In short months, Garrett would learn that only one cardiac patient in twenty possessed the proper blood and tissue qualifications compatible to accepting the sensational serum that would neutralize the rejection mechanism and allow the body to accept the radical transplantation. Nevertheless, encouraged and supercharged by the case of Henry M., Garrett succeeded in grafting his substitute hearts into seventeen more human beings, whose blood and tissue had been screened beforehand. Every one survived. The implications were fantastic.
When Garrett read his definitive paper on his work at the Western Surgical Association in
Denver, he was hailed by scientists throughout the world. Despite the limitations of his discovery, everyone seemed to sense that the first giant step towards longevity, even immortality, had been made. It was as if, in his day, Ponce de Leon had actually found the Fountain of Youth and bottled its waters. From a nonentity with a wild dream, John Garrett had become a saviour unique. He held his rarefied position exactly ten days. On the tenth day, he was asked to move over. There was another to share the occupancy of the spotlight with him.
The wire services of
America carried the long and dramatic story from
Rome, and the newspapers of
America paraded it across their front pages. It appeared that Dr. Carlo Farelli, the eminent Italian physician, had just published a brilliant paper claiming and proving the very same discovery that Garrett had made. Farelli had also found a serum that, like Anti-reactive Substance S, made a heterograft acceptable, and had successfully transplanted resurrecting mammalian hearts into twenty-one persons from
Italy,
Switzerland, and
Austria.
Overnight, Lazarus was multiplied, and Jesus was not one but two.
The world rejoiced. John Garrett was confused. His fame, while no less secure, seemed dimmed because his glory was shared. Colleagues abroad made inquiries not only of Garrett, for further work in the field, but of Farelli. The press quoted not only Garrett but also Farelli, and the Italian was quoted more frequently because he was a colourful showman as well as a great scientist, and better equipped than the reticent John Garrett to communicate his ideas to laymen.
Several months after the advent of Farelli, John Garrett’s headaches began.
And here I am, he told himself, conscious once more of his surroundings and that Mrs. Zane’s interminable recital of her libidinous history was coming to an end.
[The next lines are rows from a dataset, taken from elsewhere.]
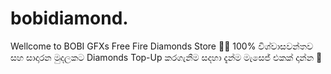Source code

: # bobidiamond.
Wellcome to BOBI GFXs Free Fire Diamonds Store 💎💸  100% විශ්වාසවන්තව සහ සාදාරන මුදලකට Diamonds Top-Up කරගැනීම සදහා දැන්ම මැසෙජ් එකක් දාන්න 📩
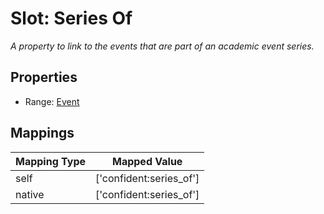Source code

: # Slot: Series Of
_A property to link to the events that are part of an academic event series._



<!-- no inheritance hierarchy -->


## Properties

 * Range: [Event](Event.md)



## Mappings

| Mapping Type | Mapped Value |
| ---  | ---  |
| self | ['confident:series_of'] |
| native | ['confident:series_of'] |






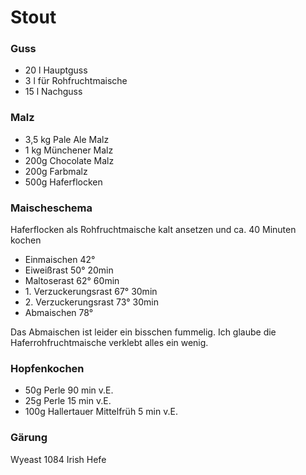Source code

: # Stout

### Guss
- 20 l Hauptguss
- 3 l für Rohfruchtmaische
- 15 l Nachguss

### Malz
* 3,5 kg Pale Ale Malz
* 1 kg Münchener Malz
* 200g Chocolate Malz
* 200g Farbmalz
* 500g Haferflocken

### Maischeschema
Haferflocken als Rohfruchtmaische kalt ansetzen und ca. 40 Minuten kochen

- Einmaischen 42° 
- Eiweißrast 50° 20min
- Maltoserast 62° 60min
- 1\. Verzuckerungsrast 67° 30min
- 2\. Verzuckerungsrast 73° 30min
- Abmaischen 78° 

Das Abmaischen ist leider ein bisschen fummelig. Ich glaube die Haferrohfruchtmaische verklebt alles ein wenig.

### Hopfenkochen
- 50g Perle 90 min v.E.
- 25g Perle 15 min v.E.
- 100g Hallertauer Mittelfrüh 5 min v.E.

### Gärung
Wyeast 1084 Irish Hefe
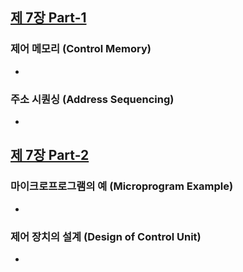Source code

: 
## [제 7장 Part-1](https://www.youtube.com/watch?v=nhJ1prbfmuE&list=PLc8fQ-m7b1hCHTT7VH2oo0Ng7Et096dYc&index=16)

### 제어 메모리 (Control Memory)

- 

### 주소 시퀀싱 (Address Sequencing)

- 

## [제 7장 Part-2](https://www.youtube.com/watch?v=lBNXUYRcDHc&list=PLc8fQ-m7b1hCHTT7VH2oo0Ng7Et096dYc&index=17)

### 마이크로프로그램의 예 (Microprogram Example)

- 

### 제어 장치의 설계 (Design of Control Unit)

-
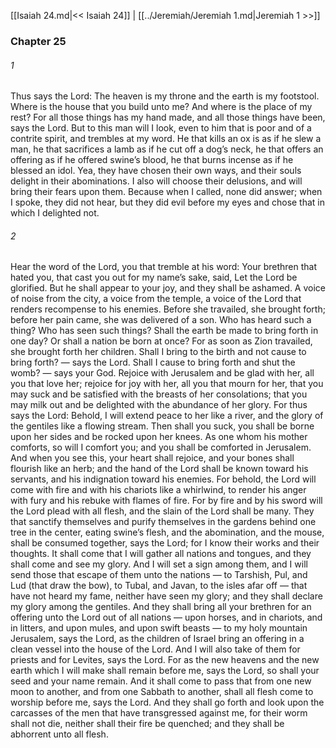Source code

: [[Isaiah 24.md|<< Isaiah 24]]  |  [[../Jeremiah/Jeremiah 1.md|Jeremiah 1 >>]]

### Chapter 25
###### 1
Thus says the Lord: The heaven is my throne and the earth is my footstool. Where is the house that you build unto me? And where is the place of my rest? For all those things has my hand made, and all those things have been, says the Lord. But to this man will I look, even to him that is poor and of a contrite spirit, and trembles at my word. He that kills an ox is as if he slew a man, he that sacrifices a lamb as if he cut off a dog’s neck, he that offers an offering as if he offered swine’s blood, he that burns incense as if he blessed an idol. Yea, they have chosen their own ways, and their souls delight in their abominations. I also will choose their delusions, and will bring their fears upon them. Because when I called, none did answer; when I spoke, they did not hear, but they did evil before my eyes and chose that in which I delighted not.

###### 2
Hear the word of the Lord, you that tremble at his word: Your brethren that hated you, that cast you out for my name’s sake, said, Let the Lord be glorified. But he shall appear to your joy, and they shall be ashamed. A voice of noise from the city, a voice from the temple, a voice of the Lord that renders recompense to his enemies. Before she travailed, she brought forth; before her pain came, she was delivered of a son. Who has heard such a thing? Who has seen such things? Shall the earth be made to bring forth in one day? Or shall a nation be born at once? For as soon as Zion travailed, she brought forth her children. Shall I bring to the birth and not cause to bring forth? — says the Lord. Shall I cause to bring forth and shut the womb? — says your God. Rejoice with Jerusalem and be glad with her, all you that love her; rejoice for joy with her, all you that mourn for her, that you may suck and be satisfied with the breasts of her consolations; that you may milk out and be delighted with the abundance of her glory. For thus says the Lord: Behold, I will extend peace to her like a river, and the glory of the gentiles like a flowing stream. Then shall you suck, you shall be borne upon her sides and be rocked upon her knees. As one whom his mother comforts, so will I comfort you; and you shall be comforted in Jerusalem. And when you see this, your heart shall rejoice, and your bones shall flourish like an herb; and the hand of the Lord shall be known toward his servants, and his indignation toward his enemies. For behold, the Lord will come with fire and with his chariots like a whirlwind, to render his anger with fury and his rebuke with flames of fire. For by fire and by his sword will the Lord plead with all flesh, and the slain of the Lord shall be many. They that sanctify themselves and purify themselves in the gardens behind one tree in the center, eating swine’s flesh, and the abomination, and the mouse, shall be consumed together, says the Lord; for I know their works and their thoughts. It shall come that I will gather all nations and tongues, and they shall come and see my glory. And I will set a sign among them, and I will send those that escape of them unto the nations — to Tarshish, Pul, and Lud (that draw the bow), to Tubal, and Javan, to the isles afar off — that have not heard my fame, neither have seen my glory; and they shall declare my glory among the gentiles. And they shall bring all your brethren for an offering unto the Lord out of all nations — upon horses, and in chariots, and in litters, and upon mules, and upon swift beasts — to my holy mountain Jerusalem, says the Lord, as the children of Israel bring an offering in a clean vessel into the house of the Lord. And I will also take of them for priests and for Levites, says the Lord. For as the new heavens and the new earth which I will make shall remain before me, says the Lord, so shall your seed and your name remain. And it shall come to pass that from one new moon to another, and from one Sabbath to another, shall all flesh come to worship before me, says the Lord. And they shall go forth and look upon the carcasses of the men that have transgressed against me, for their worm shall not die, neither shall their fire be quenched; and they shall be abhorrent unto all flesh.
‘—until at last he fell asleep,’ Mrs. Zane was saying in a voice become hoarse. ‘But can you imagine two times in one night? I mean, I wouldn’t mind, I’m not that old, but when you’re tending five children all day, well, enough is enough. Anyway, I got dressed and took a taxi, but it must’ve been after midnight when I finally had the dishes cleared away and changed Joanie’s bed—she’s still wetting—and got to sleep. I’m at my wit’s end, is what I want to say. I think I’m the most depraved person in the world.’
Her voice trailed off on the last, and she settled back in her chair, the sordid saga of infidelity again exorcised, and her features now relaxed as if her tensions had been relieved.
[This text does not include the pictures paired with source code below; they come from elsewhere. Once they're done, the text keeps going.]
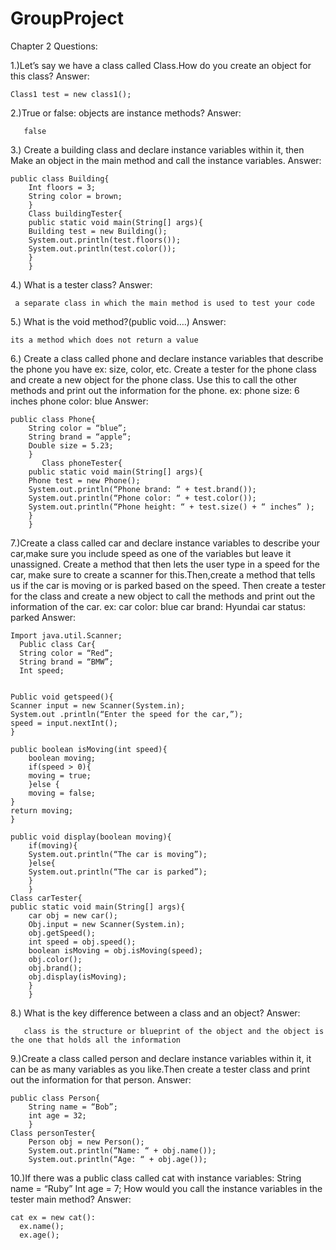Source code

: # GroupProject
Chapter 2 Questions: 

1.)Let’s say we have a class called Class.How do you create an object for this class?
    Answer: 
		
    Class1 test = new class1();
	
2.)True or false: objects are instance methods?
     Answer: 
       
       false

3.) Create a building class and declare instance variables within it, then Make an object in the main method and call the instance variables.
      Answer: 
    
    public class Building{
		Int floors = 3;
		String color = brown;
		}
		Class buildingTester{
		public static void main(String[] args){
		Building test = new Building();
		System.out.println(test.floors());
		System.out.println(test.color());
		}
		}

4.) What is a tester class?
   Answer:
   
     a separate class in which the main method is used to test your code

5.) What is the void method?(public void….)
    Answer: 
    
    its a method which does not return a value 

6.) Create a class called phone and declare instance variables that describe the phone you have ex: size, color, etc. Create a tester for the phone class and create a new object for the phone class. Use this to call the other methods and print out the information for the phone.
ex: phone size: 6 inches
      phone color: blue
    Answer:
    
    public class Phone{
		String color = “blue”;
		String brand = “apple”;
		Double size = 5.23;
		}
	       Class phoneTester{
		public static void main(String[] args){
		Phone test = new Phone();
		System.out.println(“Phone brand: “ + test.brand());
		System.out.println(“Phone color: “ + test.color());
		System.out.println(“Phone height: “ + test.size() + “ inches” );
		}
		}
	      


7.)Create a class called car and declare instance variables to describe your car,make sure you include speed as one of the variables but leave it unassigned. Create a method that then lets the user type in a speed for the car, make sure to create a scanner for this.Then,create a method that tells us if the car is moving or is parked based on the speed. Then create a tester for the class and create a new object to call the methods and print out the information of the car.
ex: car color: blue
      car brand: Hyundai 
      car status: parked
	Answer:
	
 
    Import java.util.Scanner;
	  Public class Car{
	  String color = “Red”;
	  String brand = “BMW”;
	  Int speed; 
	

  	Public void getspeed(){
  	Scanner input = new Scanner(System.in);
  	System.out .println(“Enter the speed for the car,”);
  	speed = input.nextInt();
  	}
  
  	public boolean isMoving(int speed){
  		boolean moving;
  		if(speed > 0){
  		moving = true;
  		}else {
  		moving = false;
    }
    return moving;	
    }

    public void display(boolean moving){
    	if(moving){
    	System.out.println(“The car is moving”);
    	}else{
    	System.out.println(“The car is parked”);
    	}
    	}
    Class carTester{
    public static void main(String[] args){
    	car obj = new car();
    	Obj.input = new Scanner(System.in);
    	obj.getSpeed();
    	int speed = obj.speed();
    	boolean isMoving = obj.isMoving(speed);
    	obj.color();
    	obj.brand();
    	obj.display(isMoving);
    	}
    	}

8.) What is the key difference between a class and an object?
     Answer: 
       
       class is the structure or blueprint of the object and the object is the one that holds all the information
     

9.)Create a class called person and declare instance variables within it, it can be as many variables as you like.Then create a tester class and print out the information for that person.
	Answer:
   
    public class Person{
		String name = “Bob”;
		int age = 32;
		}
	Class personTester{
		Person obj = new Person();
		System.out.println(“Name: “ + obj.name());
		System.out.println(“Age: “ + obj.age());

10.)If there was a public class called cat with instance variables:
	String name = “Ruby”
	Int age = 7;
      How would you call the instance variables in the tester main method?
	Answer:
    
    cat ex = new cat():
	  ex.name();
	  ex.age();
‘You’ll find your way, Mrs. Zane,’ Dr. Keller murmured, as he studiously jotted some notes on the pad before him. ‘You’re further advanced than you think.’
He peered up from beneath his bushy eyebrows, his enormous chest heaving as he inhaled and exhaled, and he studied his group. No one spoke. It was as if the smash main attraction had been on, and no one wished to follow it with a lesser act.